急に、越谷まひるの瞳がちょろちょろと忙しなく動き出した。
「あの、あ、えと、ええと……彩峰さんがスカートの中とか、全然、気にしないから」
スカートの中、下着。なるほど、以前春にも指摘されたことがあったな。
しかし。
「笑うところがあるのか?」
「ぁ、いや、違うんです、違うんです、たぶんそうだなって思ってるだけで、私は、大胆な彩峰さんも素敵だなって、思います、えへ、えへへへ」
媚びている、明らかに。だが理由はわかった。羞恥心の欠如が問題か。
女子生徒としての振る舞い、ことさら意識せねばならぬか。
雫は笑っている。
「私もそういうリンちゃんだから好き」
アリスもケタケタと笑ってる。
「ベリベリキュートな白でした!」
越谷まひるも、薄く笑っている。
「はは……あはは……」
思わず腕を組むと、自分の身体の柔らかさが伝わってきた。
骨格からして、貧弱。皮膚は触れるだけで指が沈んでいく。スカートの下は、確かに丸見えだ。

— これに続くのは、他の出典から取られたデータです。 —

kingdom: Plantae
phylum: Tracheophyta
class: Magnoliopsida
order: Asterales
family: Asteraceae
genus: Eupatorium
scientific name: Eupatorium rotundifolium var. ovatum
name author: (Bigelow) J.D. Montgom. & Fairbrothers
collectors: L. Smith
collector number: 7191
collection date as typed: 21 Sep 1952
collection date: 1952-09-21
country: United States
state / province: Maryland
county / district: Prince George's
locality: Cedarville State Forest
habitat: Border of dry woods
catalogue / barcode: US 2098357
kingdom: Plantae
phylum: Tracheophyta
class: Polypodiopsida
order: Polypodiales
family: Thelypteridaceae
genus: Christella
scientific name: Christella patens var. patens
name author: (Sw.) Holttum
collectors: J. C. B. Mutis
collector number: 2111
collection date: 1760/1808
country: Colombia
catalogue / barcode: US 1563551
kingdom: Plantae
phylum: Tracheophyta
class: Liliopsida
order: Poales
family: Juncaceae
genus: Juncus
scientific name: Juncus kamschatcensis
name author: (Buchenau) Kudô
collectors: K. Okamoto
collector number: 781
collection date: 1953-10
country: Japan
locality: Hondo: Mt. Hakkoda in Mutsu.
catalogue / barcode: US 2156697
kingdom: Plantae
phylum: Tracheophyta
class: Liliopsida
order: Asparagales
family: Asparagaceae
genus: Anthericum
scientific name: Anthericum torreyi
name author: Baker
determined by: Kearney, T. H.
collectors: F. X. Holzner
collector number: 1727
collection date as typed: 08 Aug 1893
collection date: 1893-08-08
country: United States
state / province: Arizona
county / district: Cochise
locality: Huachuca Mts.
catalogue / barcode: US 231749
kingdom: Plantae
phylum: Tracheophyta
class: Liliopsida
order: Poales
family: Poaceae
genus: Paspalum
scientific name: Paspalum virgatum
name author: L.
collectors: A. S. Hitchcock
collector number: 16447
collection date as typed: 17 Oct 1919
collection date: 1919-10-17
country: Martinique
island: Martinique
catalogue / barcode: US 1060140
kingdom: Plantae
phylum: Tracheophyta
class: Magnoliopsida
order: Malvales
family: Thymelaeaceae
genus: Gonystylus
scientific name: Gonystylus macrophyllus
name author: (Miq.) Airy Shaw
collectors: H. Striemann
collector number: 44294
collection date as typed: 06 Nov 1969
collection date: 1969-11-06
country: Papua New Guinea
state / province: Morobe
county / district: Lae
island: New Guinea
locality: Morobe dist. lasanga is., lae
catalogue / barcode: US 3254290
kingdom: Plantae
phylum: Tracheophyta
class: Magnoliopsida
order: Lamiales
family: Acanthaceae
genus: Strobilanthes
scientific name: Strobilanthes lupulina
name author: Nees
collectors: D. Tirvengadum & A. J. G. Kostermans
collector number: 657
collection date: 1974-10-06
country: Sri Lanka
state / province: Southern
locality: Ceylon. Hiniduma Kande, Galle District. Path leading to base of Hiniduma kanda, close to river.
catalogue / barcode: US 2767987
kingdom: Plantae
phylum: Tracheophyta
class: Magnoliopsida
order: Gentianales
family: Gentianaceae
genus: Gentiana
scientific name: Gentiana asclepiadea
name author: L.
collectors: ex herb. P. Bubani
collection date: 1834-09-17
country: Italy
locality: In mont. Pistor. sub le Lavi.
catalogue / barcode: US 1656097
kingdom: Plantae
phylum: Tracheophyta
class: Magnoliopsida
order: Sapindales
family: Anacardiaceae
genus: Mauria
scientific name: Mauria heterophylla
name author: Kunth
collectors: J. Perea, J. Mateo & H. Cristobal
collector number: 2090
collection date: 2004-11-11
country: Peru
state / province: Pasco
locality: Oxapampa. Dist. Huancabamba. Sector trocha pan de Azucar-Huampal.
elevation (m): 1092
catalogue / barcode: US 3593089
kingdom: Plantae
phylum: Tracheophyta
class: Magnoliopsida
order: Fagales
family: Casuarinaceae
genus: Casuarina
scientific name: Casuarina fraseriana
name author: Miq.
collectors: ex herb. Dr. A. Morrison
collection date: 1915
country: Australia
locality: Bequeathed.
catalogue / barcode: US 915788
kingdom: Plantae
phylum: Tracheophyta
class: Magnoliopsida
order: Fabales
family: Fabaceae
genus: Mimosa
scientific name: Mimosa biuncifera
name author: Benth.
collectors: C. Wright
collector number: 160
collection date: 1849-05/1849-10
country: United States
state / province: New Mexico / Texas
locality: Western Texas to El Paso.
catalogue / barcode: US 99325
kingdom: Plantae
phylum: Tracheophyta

先程のような状況はおろか、蹴りを見舞うだけでも露出してしまう。
おそらく自己認識と現実の乖離が笑いを生んでいる。
これは隠密としては、由々しき問題だ。
周囲から、浮いてしまう。
雫を見て、リンは言った。
「見せパンというものを、履くべきなのでしょうか?」
相変わらずの笑顔で、雫は言う。
「履かなくていいよ、リンちゃんだもん」
弾みをつけた唇の動きは、ずいぶんとなめらかだった。
「そう……なのですか……」
女子としての先達である雫に言われてしまっては、返す言葉はなかった。
であるならば、どのように対処すればいいのだろう。